For as long as I can remember I wanted to be somewhere else. I couldn’t wait to get out of my hometown and make something of myself in a big city. The overall idea of this has never changed, even if the details concerning what I might be doing, have. In all these years my parents have encouraged me to keep my mind open to suburban or small-town life. Where I would be safe and a more stable lifestyle could take place. I always thought they didn’t understand how I felt or what I wanted. Their simplistic minds just could not comprehend the grandiose nature of what I envisioned for myself. Now, I think they understood and understand completely, but it takes time to decipher the difference between a fantasy and desired reality. It may take even longer to decide if, as a parent, you advise such a life choice.

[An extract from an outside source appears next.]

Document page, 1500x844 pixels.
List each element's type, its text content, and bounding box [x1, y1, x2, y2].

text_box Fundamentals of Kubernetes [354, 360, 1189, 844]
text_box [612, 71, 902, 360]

No one wants to see their child’s heart broken when all their dreams are crushed, because big dreams often lead to big disappointments. At some point the idealistic claims of a child become the long term goals of a young adult, and the parent has a choice to get behind them, or try and block the way. The most remarkable of parents, including my own, will decide on the former, and support their child in their journey toward success. There are things that our parents do that can seem insignificant or even routine, to let us know that somehow, they will always accompany us on the path that we decide to take. That in fact, they will be there every step of the way.

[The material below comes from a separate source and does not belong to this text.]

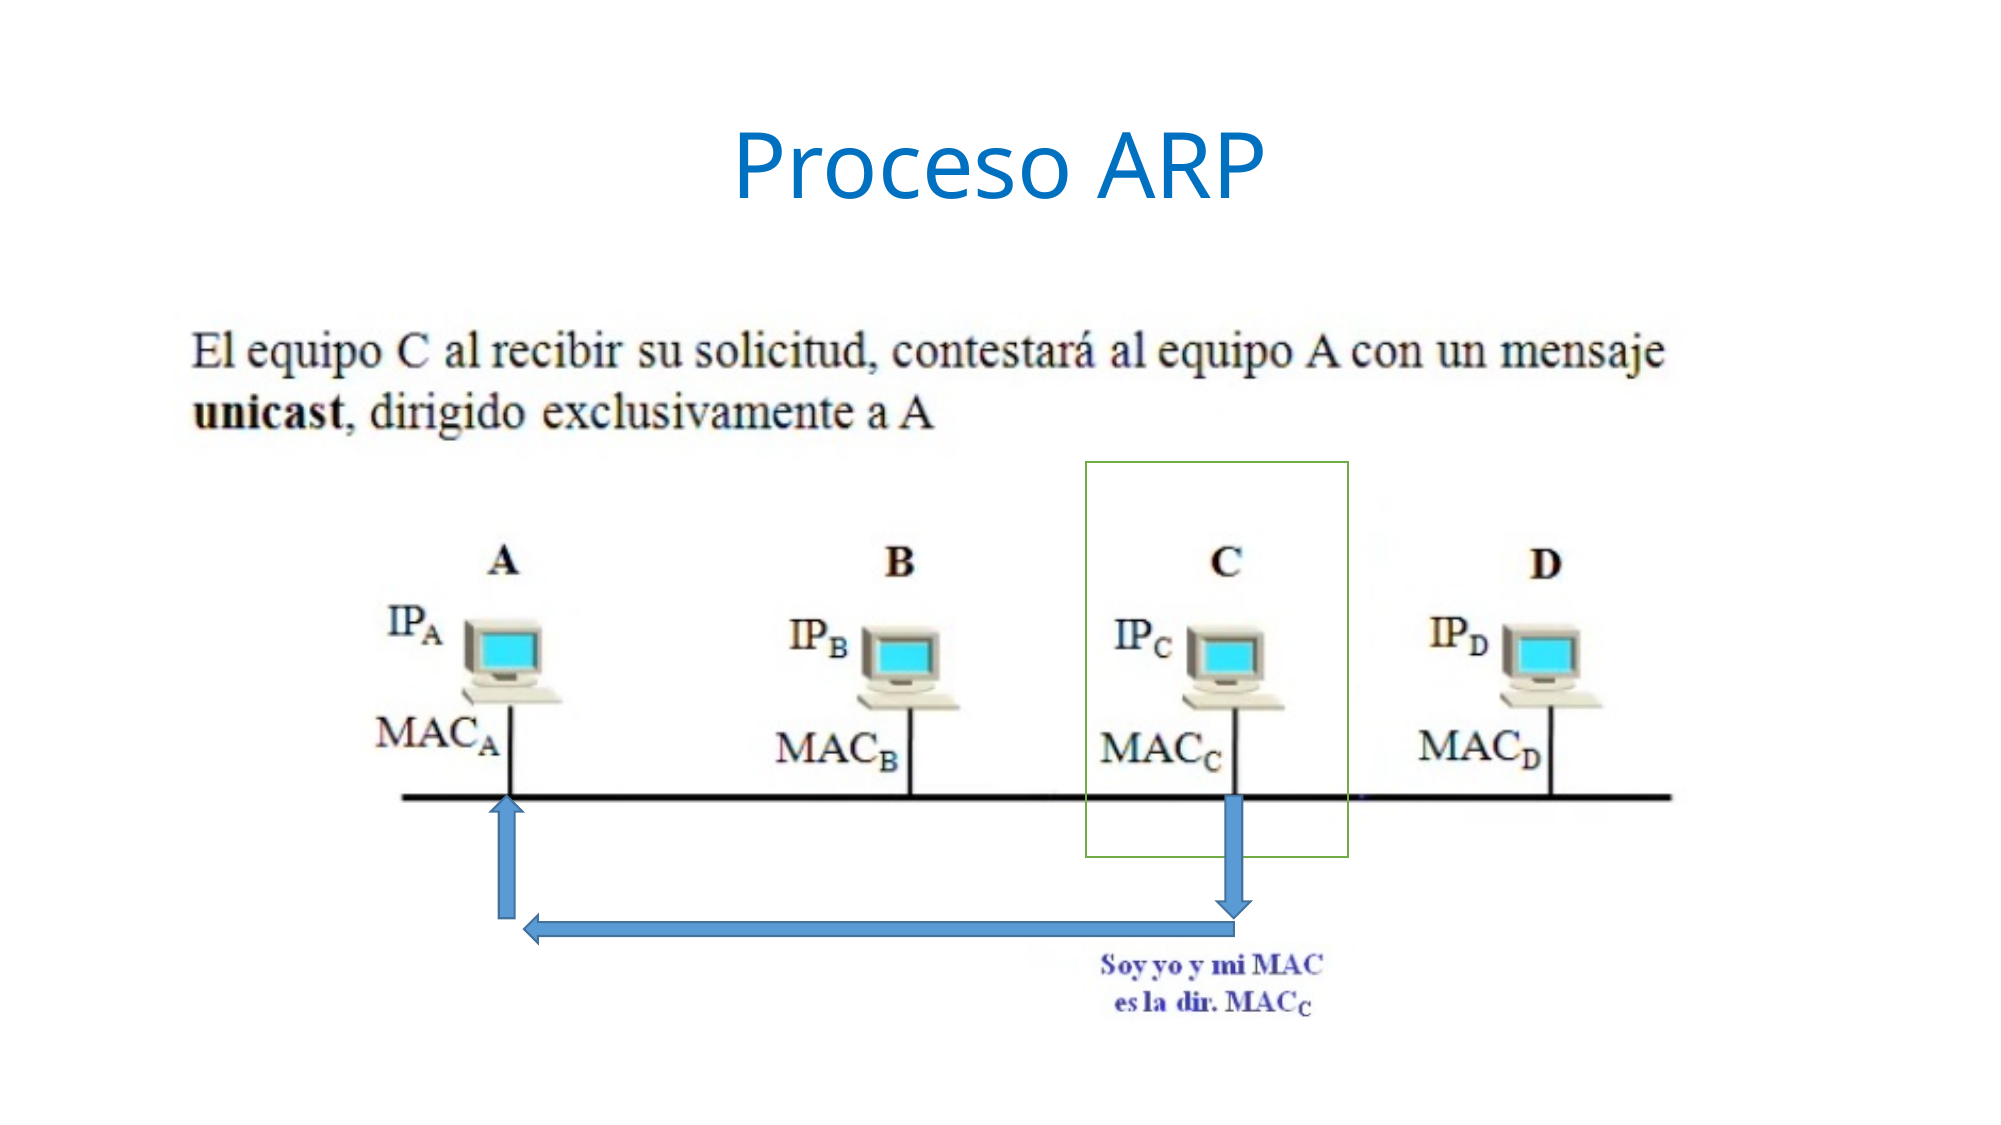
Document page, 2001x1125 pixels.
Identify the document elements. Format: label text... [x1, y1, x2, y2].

picture [1079, 943, 1389, 1042]
title Proceso ARP [137, 59, 1863, 278]
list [172, 277, 1760, 1016]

On one of our most recent trips, it came to my parents’ attention that I needed a suitcase. We went out and bought one together and I was admittedly emotional at the thought. I felt like I was a real grown-up who was going to do real grown up things like take trips and pack a suitcase and oh my word was I growing up faster than I anticipated. It became much worse when my father mentioned that the suitcase would be the perfect size to bring home on the plane rides during breaks from college. It was the first time I had heard him admit that I would probably be out of state for college and wouldn’t be able to just drive back. Buying the suitcase was his subtle way of helping me along on any trip I might take, even if it was one that led me away from him. It was the bravest statement I ever heard my father make.

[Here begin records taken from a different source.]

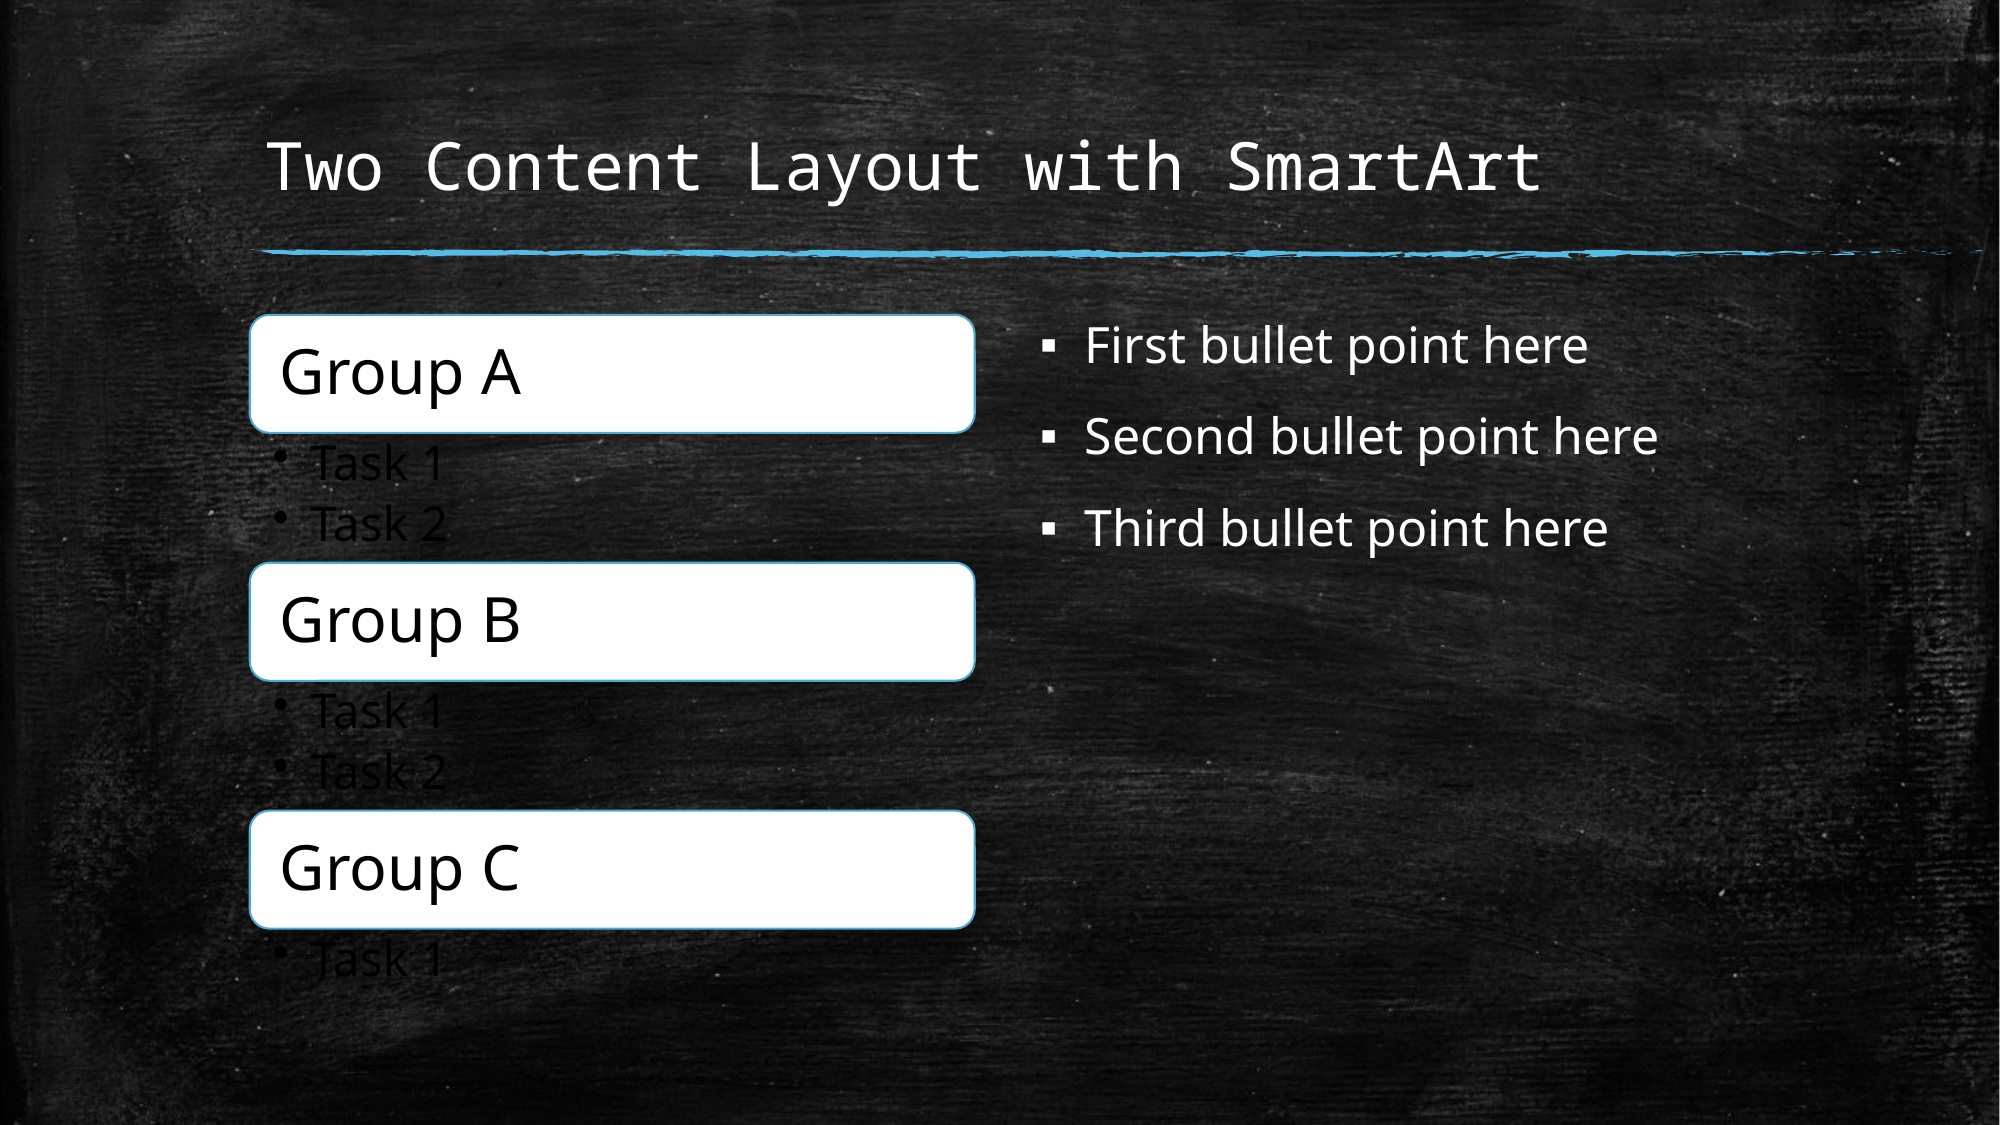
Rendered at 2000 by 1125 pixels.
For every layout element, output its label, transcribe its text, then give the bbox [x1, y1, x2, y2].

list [249, 312, 975, 1013]
list First bullet point here Second bullet point here Third bullet point here [1024, 312, 1750, 1013]
title Two Content Layout with SmartArt [249, 45, 1750, 213]
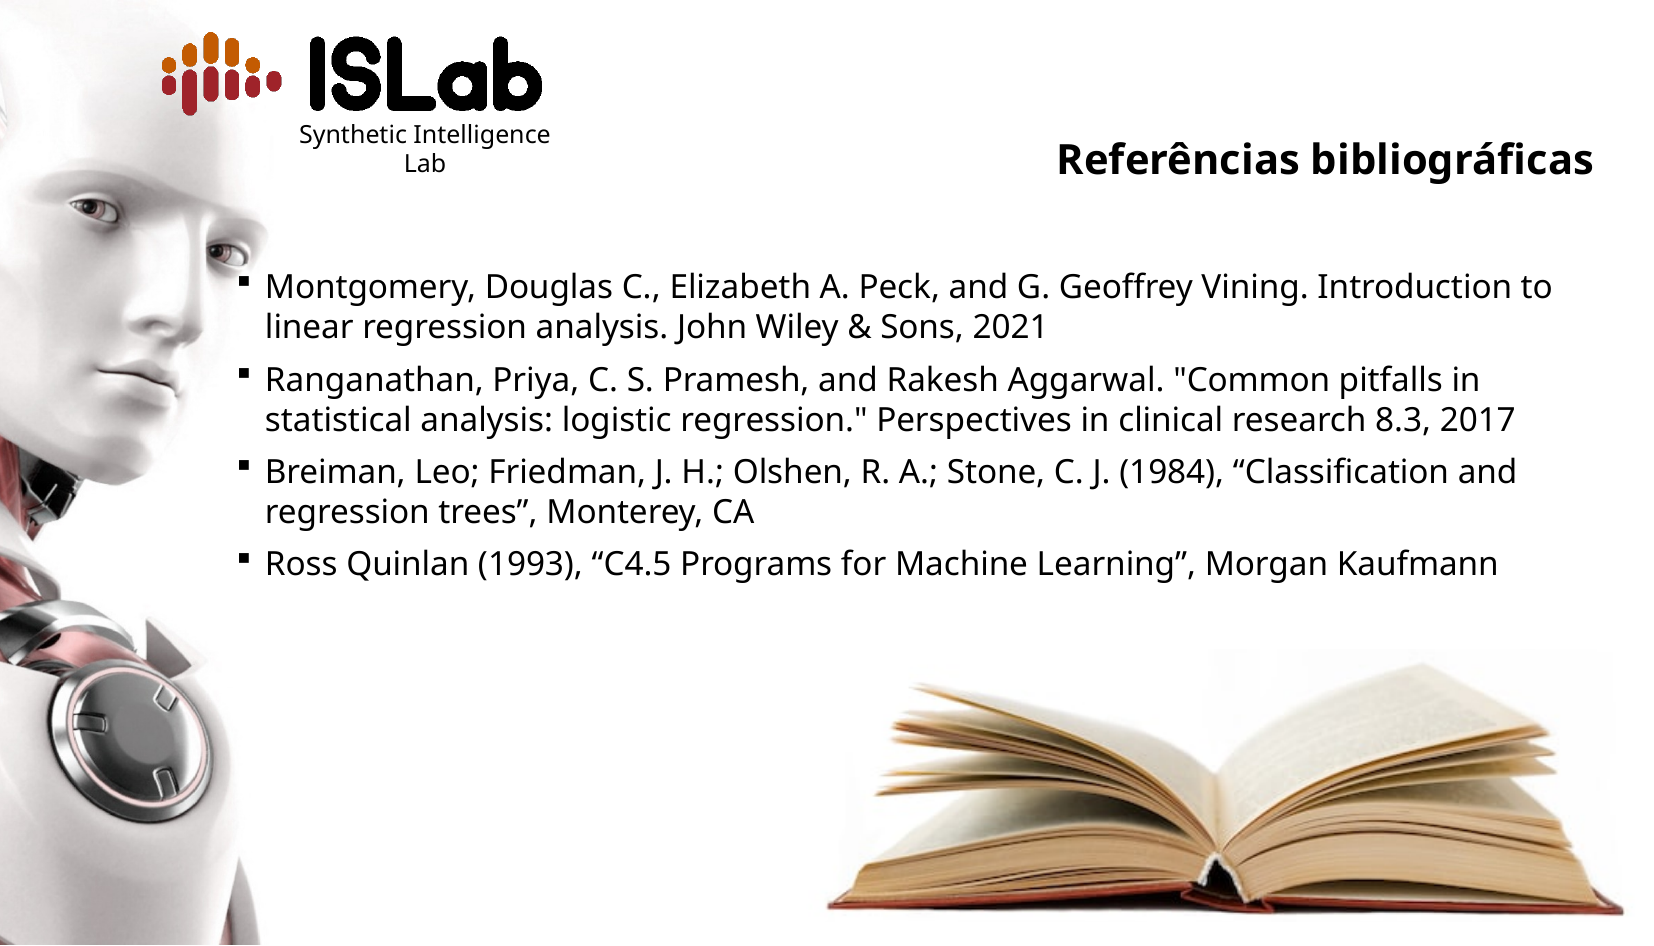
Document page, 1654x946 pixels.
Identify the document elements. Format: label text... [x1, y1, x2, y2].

list Montgomery, Douglas C., Elizabeth A. Peck, and G. Geoffrey Vining. Introduction to linear regression analysis. John Wiley & Sons, 2021 Ranganathan, Priya, C. S. Pramesh, and Rakesh Aggarwal. "Common pitfalls in statistical analysis: logistic regression." Perspectives in clinical research 8.3, 2017 Breiman, Leo; Friedman, J. H.; Olshen, R. A.; Stone, C. J. (1984), “Classification and regression trees”, Monterey, CA Ross Quinlan (1993), “C4.5 Programs for Machine Learning”, Morgan Kaufmann [236, 265, 1595, 886]
picture [783, 649, 1651, 922]
picture [0, 0, 557, 945]
title Referências bibliográficas [236, 132, 1595, 251]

Eventually, children turn into adults. What we want our futures to look like could change drastically from age seven to age seventeen. But eventually the people who raised us will realize the seriousness in our tones when we talk about what we want out of life and that our dreamy eyes have turned bright and excited to see a world full of possibilities. There is no question as to where we are going, only how close by you will be while we are on our way there. With my parents in full support of me, I can feel safe going forward, as I take these next few steps in my life. In know that they will always be with me, I will take their blessing with me wherever I go, and I could not be more pleased.